= Professional chemist (Canada) =

Professional chemist is the term for registered or licensed chemists in Canada who are permitted to offer their professional services directly to the public. The professional chemist designation is commonly abbreviated to PChem when added as a suffix after a person's name.

The term professional chemist and the actual practice of professional chemistry is legally defined and protected by the government. In some jurisdictions only registered or licensed professional chemists or chartered chemists are permitted to use the title, or to practice professional chemistry.

The earmark that distinguishes a licensed/registered professional chemist is the authority to sign and seal or "stamp" chemistry documents (reports, drawings and calculations) for a study, estimate, design or analysis, thus taking legal responsibility for it.

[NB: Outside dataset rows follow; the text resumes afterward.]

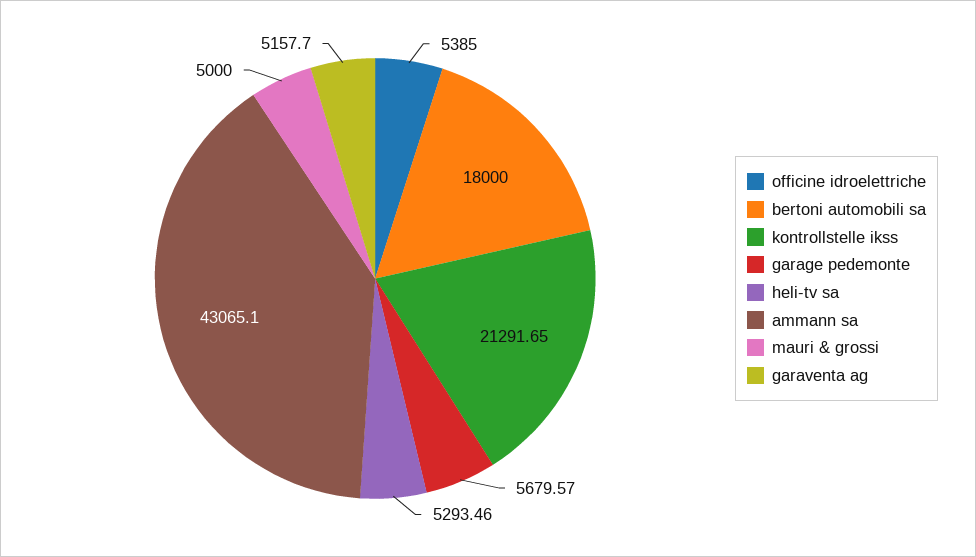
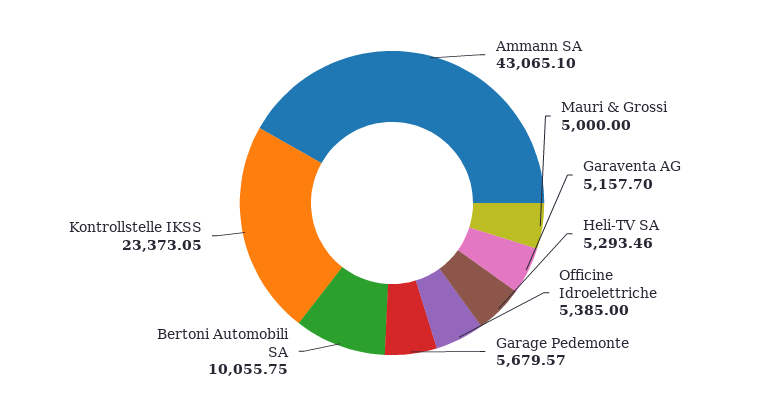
  {
    "officine idroelettriche": 5385,
-   "bertoni automobili sa": 18000,
+   "bertoni automobili sa": 10055.75,
-   "kontrollstelle ikss": 21291.65,
+   "kontrollstelle ikss": 23373.05,
    "garage pedemonte": 5679.57,
    "heli-tv sa": 5293.46,
    "ammann sa": 43065.1,
    "mauri & grossi": 5000,
    "garaventa ag": 5157.7
  }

==Registration and regulation==
Each province has specific procedures and requirements for license or registration. On March 20, 2017, the Federation of Canada’s Professional Chemists (FCPC) announced that provincial chemists’ organizations have adopted a Memorandum of Understanding to facilitate mobility of professional chemists between provinces which enabled Professional Chemists who are members of organizations established in each province to move and work in other provinces. The licensing procedure varies, but the general process is:

- Graduate with a degree from an accredited university program in chemistry
- Accumulate a certain amount of experience as a Chemist in Training; this can range from two to five years depending on the province
- Complete and pass the essential courses required by the professional organizations

==The chemist title==
The title chemist is legally protected in some provinces, meaning that is it unlawful to use it to offer chemistry services to the public unless permission is specifically granted by that province through a professional chemist license. With legal documentation, this is commonly referred to as the Right to Title. A licensed professional has the option of wearing a Chemists' Ring.

==Unlicensed practice==
Since the regulation of the practice of chemistry is performed by the individual provinces in Canada, areas of chemistry which are an exception to mandatory regulatory requirements are:

- A professor teaching chemistry in an accredited program
- Military personnel currently actively licensed with the Canadian government

Chemists are not registered in a specific discipline but are prohibited by the code of ethics from practicing beyond their training and experience. Breaches of the code are often sufficient grounds for enforcement, which may include the suspension or loss of license, as well as financial penalties and now, through recent changes to Canadian law, could also result in jail time should negligence be shown to have played a part in any incident in which there is loss of human life.

Some examples of a professional chemist would be an oilfield chemist, drilling fluids chemist, environmental chemist, biochemist, or pharmacist.